Question

The vapour pressure of a saturated solution of sparingly soluble salt $\left( XCl _{3}\right)$ was $17.20 \,mm \,Hg$ at $27^{\circ} C$. If the vapour pressure of pure $H _{2} O$ is $17.25 \,mm \,Hg$ at the same temperature, what is the solubility of sparingly soluble salt $XCl _{3}$, in moles per ltr. (Assume solution to be dilute)

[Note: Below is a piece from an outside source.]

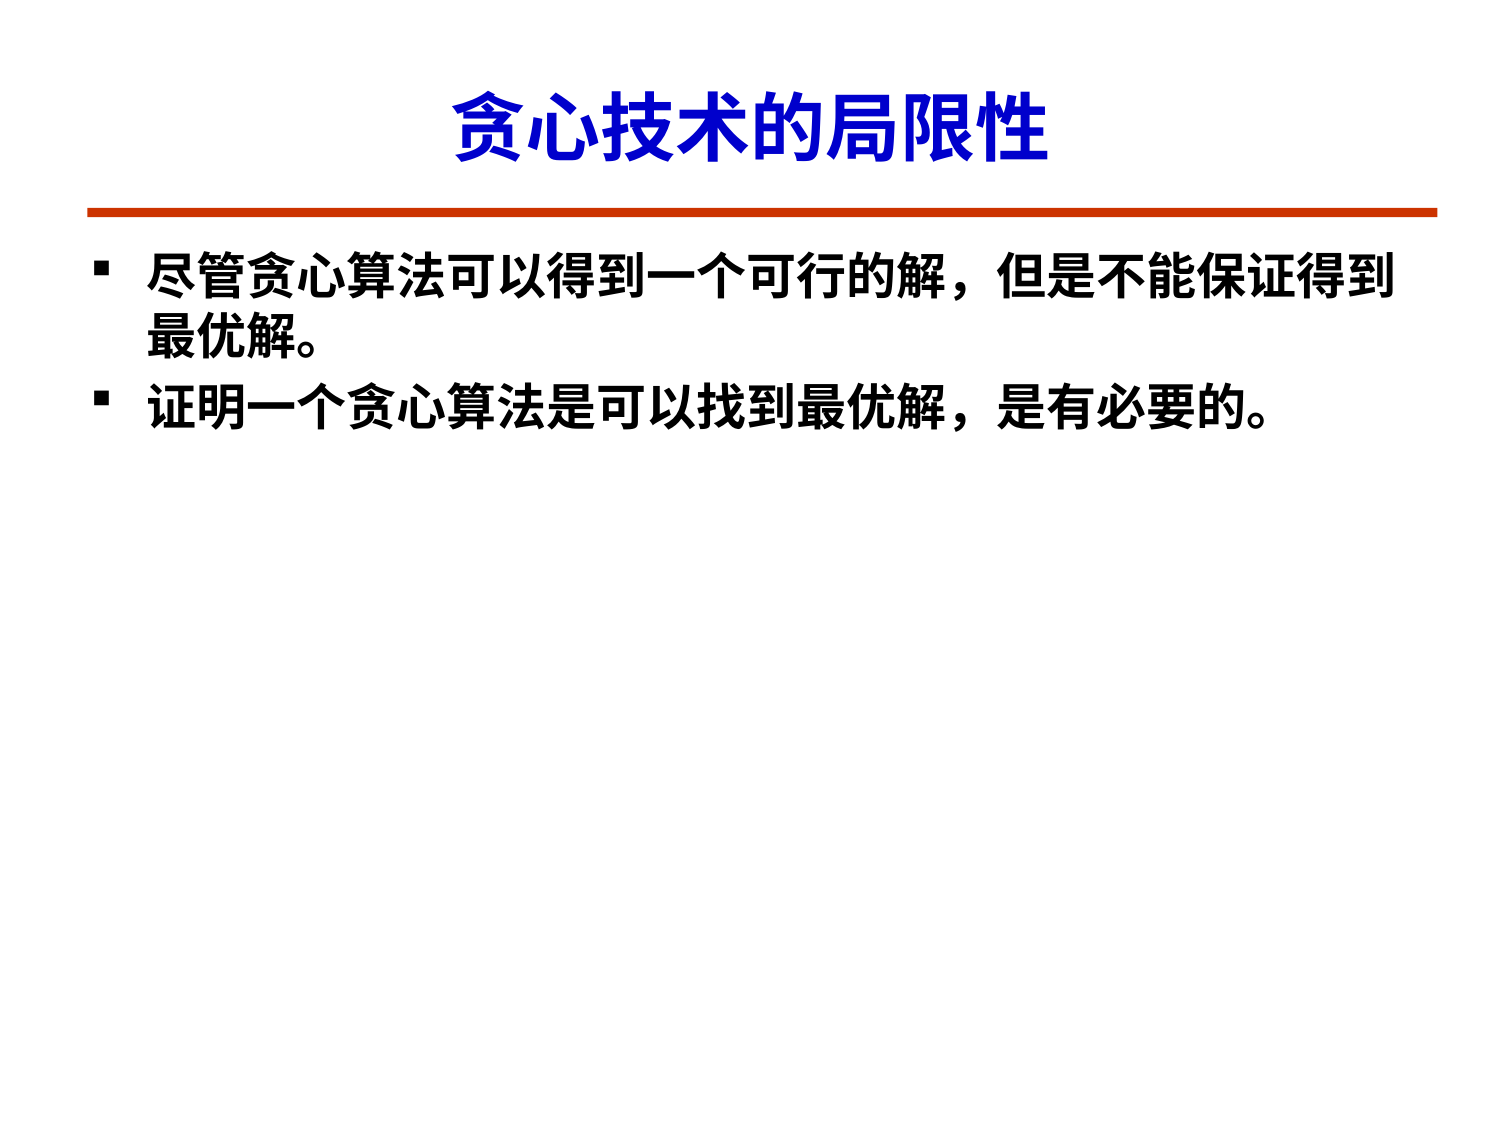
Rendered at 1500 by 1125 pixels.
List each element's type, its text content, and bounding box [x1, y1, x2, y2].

title 贪心技术的局限性 [112, 50, 1388, 200]
list 尽管贪心算法可以得到一个可行的解，但是不能保证得到最优解。 证明一个贪心算法是可以找到最优解，是有必要的。 [75, 237, 1438, 1000]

• A. $4.02 \times 10^{-2}$
• B. $6 \times 10^{-7}$
• C. $8 \times 10^{-5}$
• D. $2 \times 10^{-4}$

Answer 1

Answer: (A)

$\underset{(s)}{XCl _{3}} \rightleftharpoons X ^{3+}+3 Cl ^{-}$

Solubility $= s$

molality $=$ molarity

Apply, $\frac{ P ^{0}- P _{ s }}{ P ^{\circ}}=\frac{\text { in }_{ B }}{ in _{ B }+ n _{ A }}$

$\frac{17.25-17.20}{17.20}=\frac{ in _{ B }}{ n _{ A }}$

$(\because$ solution is very dilute $)$

$\frac{0.05}{17.20} =\frac{4}{55.55} \times s$

$S =4.04 \times 10^{-2}$

Since solution is dilute, $m =$ molarity

So, solubility $=4.03 \times 10^{-2}$